What is expected —
Filter the entries below, keeping only lines with "than".

Task inputs —
___

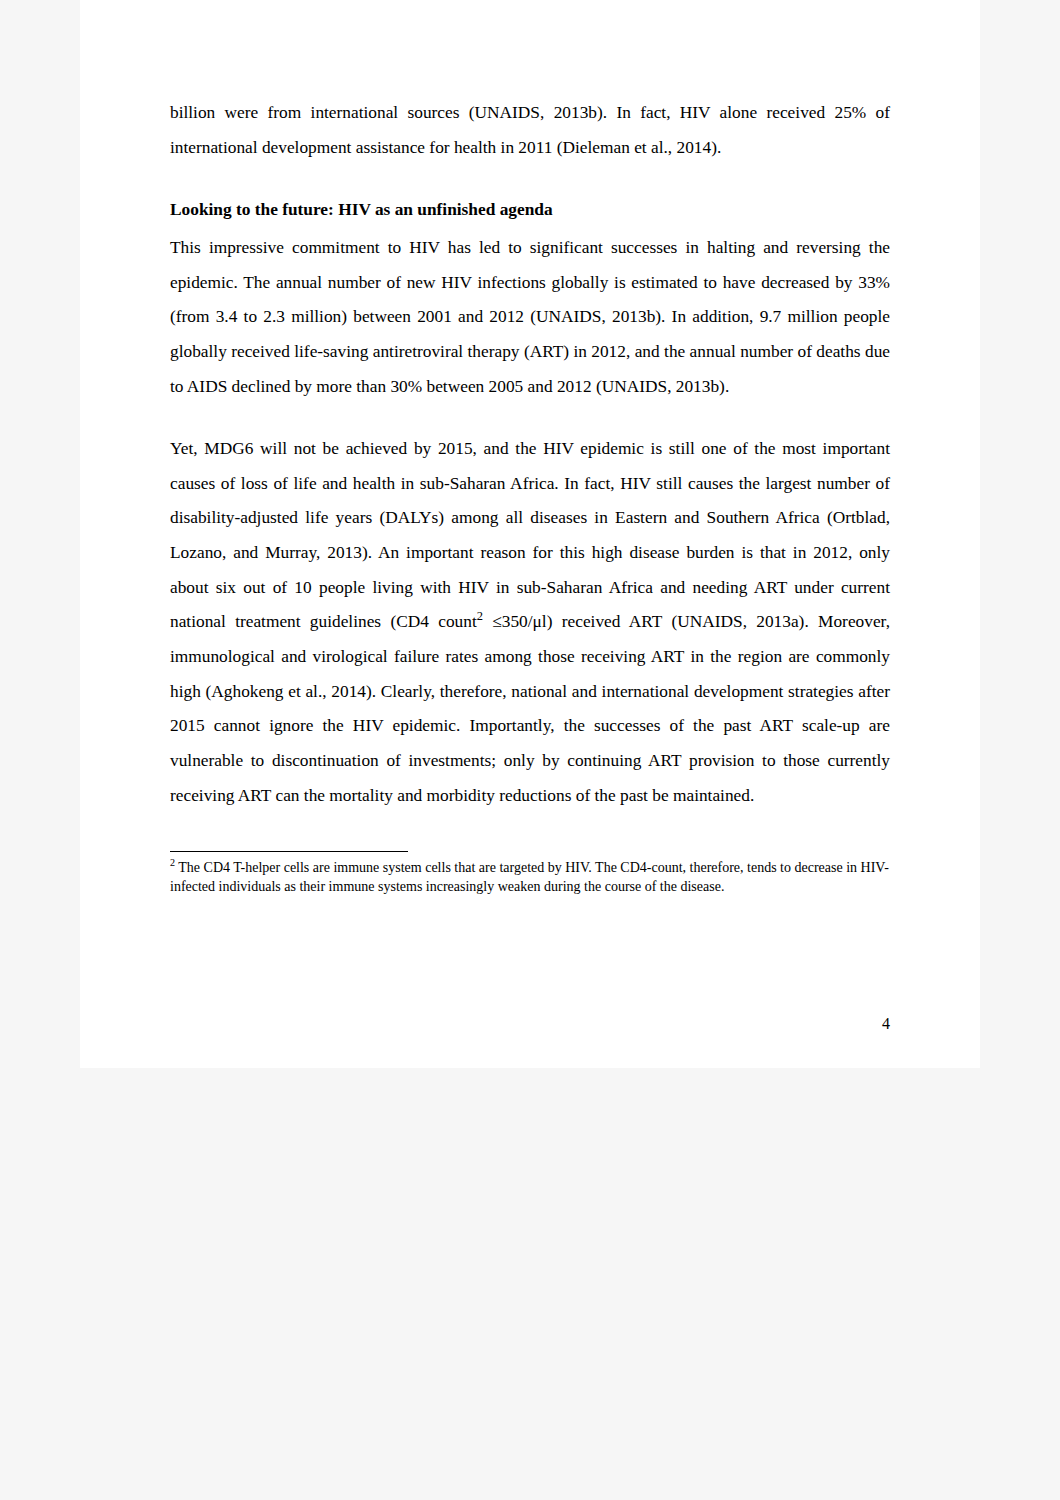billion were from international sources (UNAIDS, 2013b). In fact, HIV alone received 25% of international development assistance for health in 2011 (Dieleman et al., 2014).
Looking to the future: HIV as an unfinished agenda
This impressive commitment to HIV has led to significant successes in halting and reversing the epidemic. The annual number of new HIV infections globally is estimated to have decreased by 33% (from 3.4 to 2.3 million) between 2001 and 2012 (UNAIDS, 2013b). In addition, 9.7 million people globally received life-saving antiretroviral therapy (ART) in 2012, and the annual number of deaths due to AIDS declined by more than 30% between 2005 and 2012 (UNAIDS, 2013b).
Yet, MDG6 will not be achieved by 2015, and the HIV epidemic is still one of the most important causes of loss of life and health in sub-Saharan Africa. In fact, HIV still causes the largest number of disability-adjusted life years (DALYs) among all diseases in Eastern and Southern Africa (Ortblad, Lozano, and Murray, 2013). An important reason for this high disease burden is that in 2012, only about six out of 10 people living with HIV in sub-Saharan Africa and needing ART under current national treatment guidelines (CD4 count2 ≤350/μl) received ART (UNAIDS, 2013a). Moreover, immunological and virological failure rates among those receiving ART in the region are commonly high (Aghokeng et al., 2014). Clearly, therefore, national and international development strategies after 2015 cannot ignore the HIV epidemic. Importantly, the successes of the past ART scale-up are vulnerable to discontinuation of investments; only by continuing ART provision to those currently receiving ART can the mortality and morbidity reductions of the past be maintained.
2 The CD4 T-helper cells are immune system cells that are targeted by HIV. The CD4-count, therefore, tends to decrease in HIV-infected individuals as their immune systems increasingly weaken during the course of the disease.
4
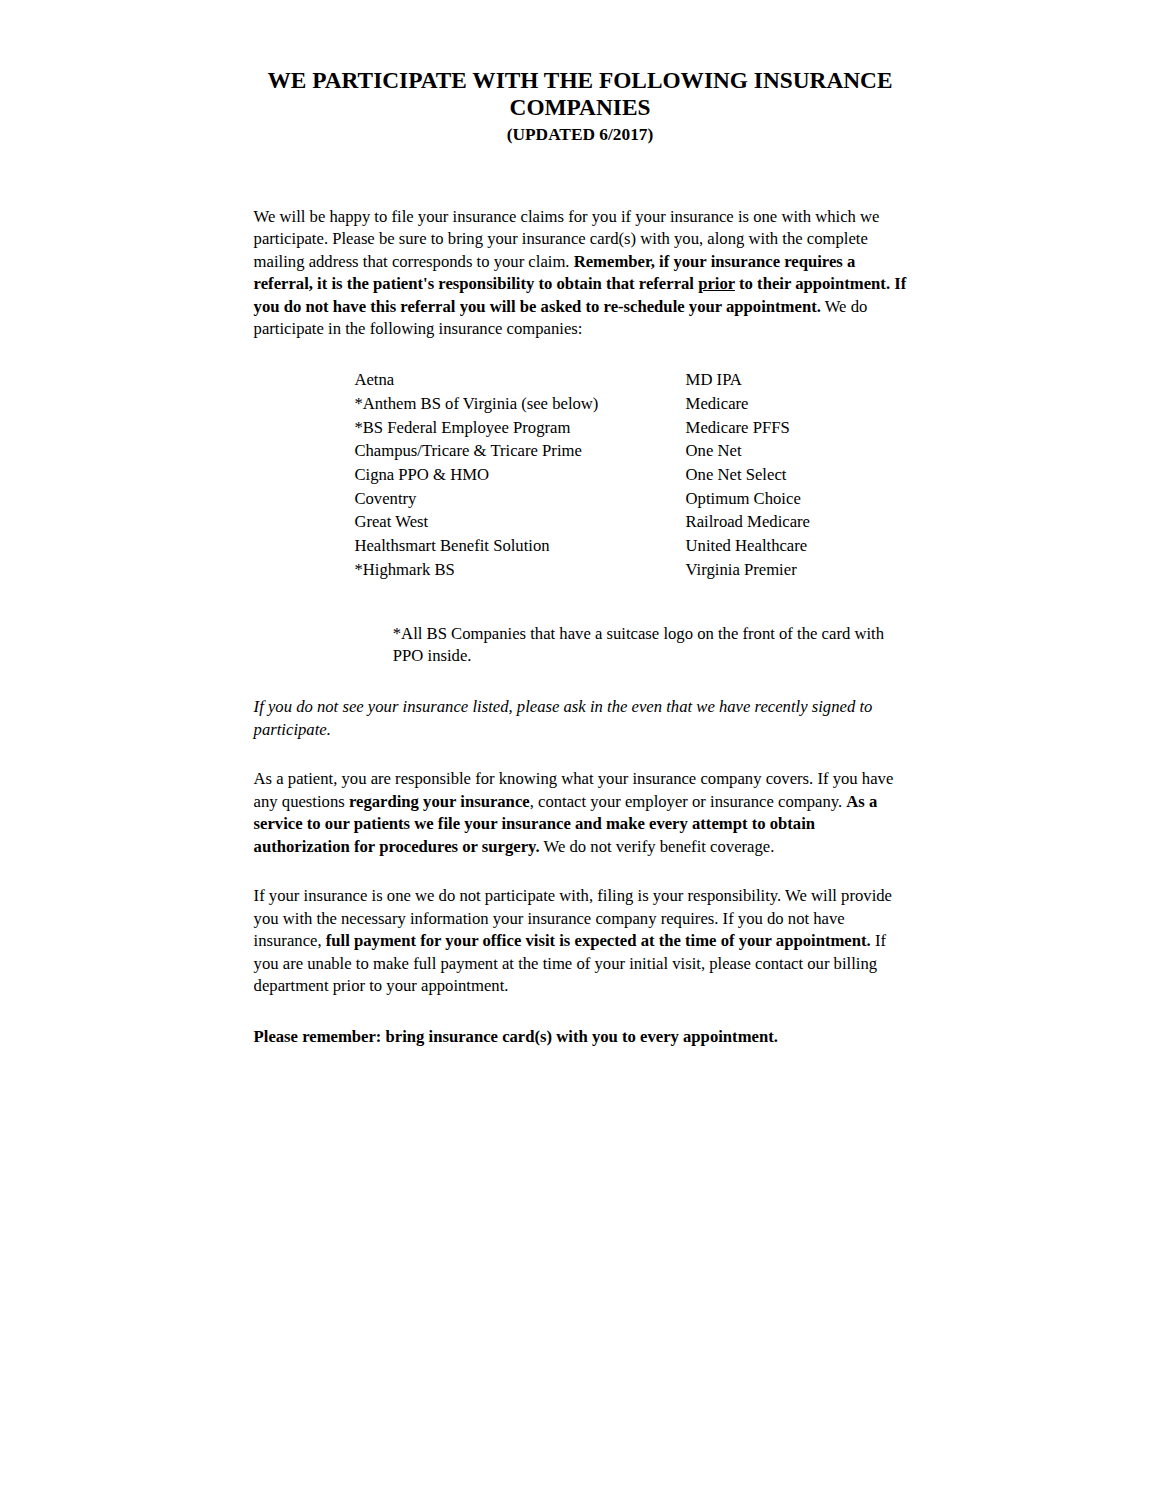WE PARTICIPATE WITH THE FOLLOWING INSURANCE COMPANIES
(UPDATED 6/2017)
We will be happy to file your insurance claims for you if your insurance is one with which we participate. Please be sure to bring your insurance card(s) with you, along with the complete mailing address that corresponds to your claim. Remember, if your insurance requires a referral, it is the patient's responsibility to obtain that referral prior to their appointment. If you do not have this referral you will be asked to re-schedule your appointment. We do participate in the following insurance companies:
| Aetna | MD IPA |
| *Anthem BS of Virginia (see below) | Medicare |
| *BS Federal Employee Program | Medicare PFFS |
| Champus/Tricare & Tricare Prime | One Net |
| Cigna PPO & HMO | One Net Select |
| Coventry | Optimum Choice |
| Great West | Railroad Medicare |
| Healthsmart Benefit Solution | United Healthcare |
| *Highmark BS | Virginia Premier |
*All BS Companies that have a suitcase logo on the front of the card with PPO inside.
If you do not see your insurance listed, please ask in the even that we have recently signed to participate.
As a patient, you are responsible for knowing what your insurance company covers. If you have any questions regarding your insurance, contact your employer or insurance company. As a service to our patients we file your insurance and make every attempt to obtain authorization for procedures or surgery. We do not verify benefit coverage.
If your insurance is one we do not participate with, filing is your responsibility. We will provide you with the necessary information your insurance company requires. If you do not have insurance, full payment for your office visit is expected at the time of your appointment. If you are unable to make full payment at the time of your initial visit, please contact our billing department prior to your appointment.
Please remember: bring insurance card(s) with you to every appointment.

___

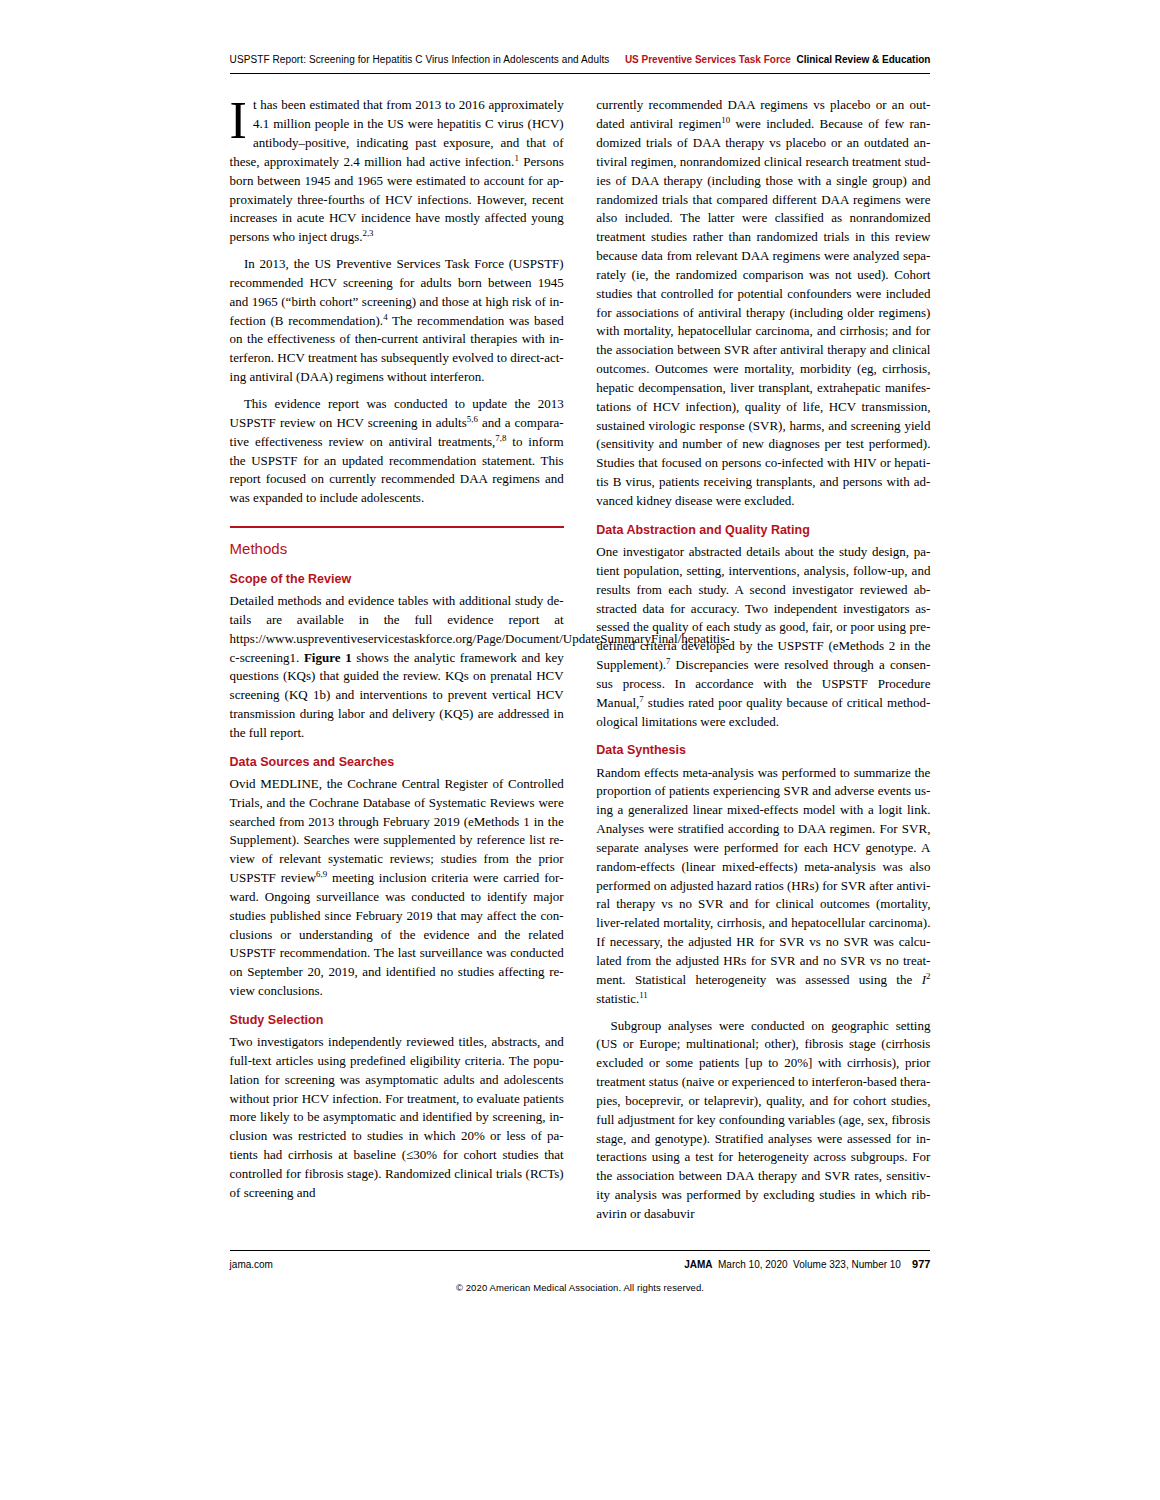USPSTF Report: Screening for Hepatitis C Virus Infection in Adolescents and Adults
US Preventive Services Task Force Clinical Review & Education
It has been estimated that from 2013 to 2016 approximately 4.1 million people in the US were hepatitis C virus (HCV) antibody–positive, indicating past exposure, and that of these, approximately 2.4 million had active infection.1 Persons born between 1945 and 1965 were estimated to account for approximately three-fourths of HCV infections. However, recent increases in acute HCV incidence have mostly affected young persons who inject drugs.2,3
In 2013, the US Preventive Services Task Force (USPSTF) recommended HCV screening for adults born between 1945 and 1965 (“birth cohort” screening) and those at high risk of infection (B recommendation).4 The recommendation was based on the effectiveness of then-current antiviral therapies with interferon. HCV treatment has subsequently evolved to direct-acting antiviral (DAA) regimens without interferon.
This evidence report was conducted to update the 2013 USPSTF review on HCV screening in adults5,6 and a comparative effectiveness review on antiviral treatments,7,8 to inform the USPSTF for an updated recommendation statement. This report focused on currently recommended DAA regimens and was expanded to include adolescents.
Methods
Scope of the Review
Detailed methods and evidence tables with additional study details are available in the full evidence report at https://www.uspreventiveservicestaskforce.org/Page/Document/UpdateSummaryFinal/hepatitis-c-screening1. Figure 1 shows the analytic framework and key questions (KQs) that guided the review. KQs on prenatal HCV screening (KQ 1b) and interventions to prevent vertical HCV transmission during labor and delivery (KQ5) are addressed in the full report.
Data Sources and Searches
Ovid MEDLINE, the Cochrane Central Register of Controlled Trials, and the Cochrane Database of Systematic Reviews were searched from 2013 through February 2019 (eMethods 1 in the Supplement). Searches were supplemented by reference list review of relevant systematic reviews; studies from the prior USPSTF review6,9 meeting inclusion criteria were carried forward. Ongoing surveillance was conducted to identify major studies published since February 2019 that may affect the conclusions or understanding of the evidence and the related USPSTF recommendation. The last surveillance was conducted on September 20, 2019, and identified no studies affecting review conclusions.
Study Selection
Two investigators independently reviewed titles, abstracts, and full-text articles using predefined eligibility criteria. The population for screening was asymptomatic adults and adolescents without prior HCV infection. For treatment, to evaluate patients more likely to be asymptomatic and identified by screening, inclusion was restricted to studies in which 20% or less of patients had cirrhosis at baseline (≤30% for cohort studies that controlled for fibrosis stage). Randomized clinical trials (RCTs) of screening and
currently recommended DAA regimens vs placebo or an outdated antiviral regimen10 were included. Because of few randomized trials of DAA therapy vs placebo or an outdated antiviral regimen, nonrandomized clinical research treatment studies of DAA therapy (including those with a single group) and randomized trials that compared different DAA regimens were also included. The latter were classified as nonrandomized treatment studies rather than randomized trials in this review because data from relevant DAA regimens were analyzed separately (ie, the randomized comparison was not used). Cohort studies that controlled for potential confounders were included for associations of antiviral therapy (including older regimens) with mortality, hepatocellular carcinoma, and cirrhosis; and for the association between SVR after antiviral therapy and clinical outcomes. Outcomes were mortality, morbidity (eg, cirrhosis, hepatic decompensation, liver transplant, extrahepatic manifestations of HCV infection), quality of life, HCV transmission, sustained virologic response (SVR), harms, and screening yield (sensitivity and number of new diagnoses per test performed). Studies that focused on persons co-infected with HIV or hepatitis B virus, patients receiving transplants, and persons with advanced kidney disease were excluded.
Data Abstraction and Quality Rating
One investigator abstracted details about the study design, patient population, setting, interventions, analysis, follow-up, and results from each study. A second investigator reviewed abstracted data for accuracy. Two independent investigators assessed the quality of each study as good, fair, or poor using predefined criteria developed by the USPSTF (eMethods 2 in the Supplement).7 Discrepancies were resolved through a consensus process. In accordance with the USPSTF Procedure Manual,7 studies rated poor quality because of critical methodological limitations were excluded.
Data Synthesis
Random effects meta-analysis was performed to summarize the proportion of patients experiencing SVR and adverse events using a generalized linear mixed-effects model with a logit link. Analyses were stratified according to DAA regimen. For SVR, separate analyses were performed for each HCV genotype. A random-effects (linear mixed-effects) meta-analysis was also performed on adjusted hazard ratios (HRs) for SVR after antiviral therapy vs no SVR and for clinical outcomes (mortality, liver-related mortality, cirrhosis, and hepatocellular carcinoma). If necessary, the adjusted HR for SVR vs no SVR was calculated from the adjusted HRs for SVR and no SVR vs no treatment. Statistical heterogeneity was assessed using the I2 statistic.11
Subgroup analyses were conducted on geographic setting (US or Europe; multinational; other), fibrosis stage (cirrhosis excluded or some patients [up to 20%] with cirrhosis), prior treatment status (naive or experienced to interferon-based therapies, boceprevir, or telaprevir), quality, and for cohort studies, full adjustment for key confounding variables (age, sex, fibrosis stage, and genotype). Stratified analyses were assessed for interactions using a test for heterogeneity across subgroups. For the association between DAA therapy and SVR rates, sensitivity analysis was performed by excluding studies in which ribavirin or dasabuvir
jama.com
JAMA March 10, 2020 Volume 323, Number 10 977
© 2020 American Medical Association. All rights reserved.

___

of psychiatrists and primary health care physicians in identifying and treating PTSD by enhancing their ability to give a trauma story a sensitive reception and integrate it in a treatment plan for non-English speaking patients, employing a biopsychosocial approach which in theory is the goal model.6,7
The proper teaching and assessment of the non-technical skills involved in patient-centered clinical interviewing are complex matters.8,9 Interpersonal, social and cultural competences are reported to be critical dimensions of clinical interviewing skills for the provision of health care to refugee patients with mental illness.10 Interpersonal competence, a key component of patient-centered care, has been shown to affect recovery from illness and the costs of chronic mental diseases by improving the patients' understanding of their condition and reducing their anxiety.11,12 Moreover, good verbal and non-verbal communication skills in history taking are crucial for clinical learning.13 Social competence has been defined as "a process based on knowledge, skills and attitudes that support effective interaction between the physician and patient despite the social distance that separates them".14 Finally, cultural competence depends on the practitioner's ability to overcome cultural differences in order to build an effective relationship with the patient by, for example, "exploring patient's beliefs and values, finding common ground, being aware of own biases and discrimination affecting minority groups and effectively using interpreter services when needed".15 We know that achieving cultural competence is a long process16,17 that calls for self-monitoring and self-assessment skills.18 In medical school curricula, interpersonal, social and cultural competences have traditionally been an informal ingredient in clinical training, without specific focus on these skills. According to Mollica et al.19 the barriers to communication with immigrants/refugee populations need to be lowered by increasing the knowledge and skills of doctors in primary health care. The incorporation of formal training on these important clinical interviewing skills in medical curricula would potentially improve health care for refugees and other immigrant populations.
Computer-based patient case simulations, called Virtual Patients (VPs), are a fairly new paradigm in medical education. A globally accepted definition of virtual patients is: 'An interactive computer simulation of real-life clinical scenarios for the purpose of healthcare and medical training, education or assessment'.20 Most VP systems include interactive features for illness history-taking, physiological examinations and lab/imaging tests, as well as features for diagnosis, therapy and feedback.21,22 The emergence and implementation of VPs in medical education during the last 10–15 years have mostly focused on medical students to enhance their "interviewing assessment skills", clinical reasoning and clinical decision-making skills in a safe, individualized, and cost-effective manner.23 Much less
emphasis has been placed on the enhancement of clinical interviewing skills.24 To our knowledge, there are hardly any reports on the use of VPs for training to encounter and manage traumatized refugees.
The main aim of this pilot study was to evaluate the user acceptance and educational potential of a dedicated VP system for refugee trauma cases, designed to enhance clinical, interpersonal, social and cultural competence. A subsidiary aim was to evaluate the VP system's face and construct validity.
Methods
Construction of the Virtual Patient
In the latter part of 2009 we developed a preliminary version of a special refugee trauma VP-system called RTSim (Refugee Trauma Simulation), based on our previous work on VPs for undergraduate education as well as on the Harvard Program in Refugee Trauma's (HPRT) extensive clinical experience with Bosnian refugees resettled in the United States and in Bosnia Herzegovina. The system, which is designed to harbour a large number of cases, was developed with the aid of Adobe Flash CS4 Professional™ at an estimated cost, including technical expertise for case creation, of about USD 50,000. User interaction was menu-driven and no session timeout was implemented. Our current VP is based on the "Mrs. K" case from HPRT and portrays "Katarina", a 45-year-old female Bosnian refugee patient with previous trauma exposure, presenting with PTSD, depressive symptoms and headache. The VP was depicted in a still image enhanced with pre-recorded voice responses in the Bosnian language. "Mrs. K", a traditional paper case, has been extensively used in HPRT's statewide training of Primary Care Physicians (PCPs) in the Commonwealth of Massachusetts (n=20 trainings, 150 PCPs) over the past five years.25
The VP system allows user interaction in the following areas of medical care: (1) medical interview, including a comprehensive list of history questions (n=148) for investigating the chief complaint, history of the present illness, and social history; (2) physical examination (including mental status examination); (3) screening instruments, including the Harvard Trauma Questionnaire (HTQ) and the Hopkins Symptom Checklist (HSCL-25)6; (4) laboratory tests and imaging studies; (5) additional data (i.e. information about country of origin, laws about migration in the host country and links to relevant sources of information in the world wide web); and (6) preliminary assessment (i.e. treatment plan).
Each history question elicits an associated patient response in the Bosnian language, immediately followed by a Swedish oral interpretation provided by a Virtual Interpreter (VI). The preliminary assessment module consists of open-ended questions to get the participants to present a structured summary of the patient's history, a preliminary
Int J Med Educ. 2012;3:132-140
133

___

Task answer —
This impressive commitment to HIV has led to significant successes in halting and reversing the epidemic. The annual number of new HIV infections globally is estimated to have decreased by 33% (from 3.4 to 2.3 million) between 2001 and 2012 (UNAIDS, 2013b). In addition, 9.7 million people globally received life-saving antiretroviral therapy (ART) in 2012, and the annual number of deaths due to AIDS declined by more than 30% between 2005 and 2012 (UNAIDS, 2013b).
currently recommended DAA regimens vs placebo or an outdated antiviral regimen10 were included. Because of few randomized trials of DAA therapy vs placebo or an outdated antiviral regimen, nonrandomized clinical research treatment studies of DAA therapy (including those with a single group) and randomized trials that compared different DAA regimens were also included. The latter were classified as nonrandomized treatment studies rather than randomized trials in this review because data from relevant DAA regimens were analyzed separately (ie, the randomized comparison was not used). Cohort studies that controlled for potential confounders were included for associations of antiviral therapy (including older regimens) with mortality, hepatocellular carcinoma, and cirrhosis; and for the association between SVR after antiviral therapy and clinical outcomes. Outcomes were mortality, morbidity (eg, cirrhosis, hepatic decompensation, liver transplant, extrahepatic manifestations of HCV infection), quality of life, HCV transmission, sustained virologic response (SVR), harms, and screening yield (sensitivity and number of new diagnoses per test performed). Studies that focused on persons co-infected with HIV or hepatitis B virus, patients receiving transplants, and persons with advanced kidney disease were excluded.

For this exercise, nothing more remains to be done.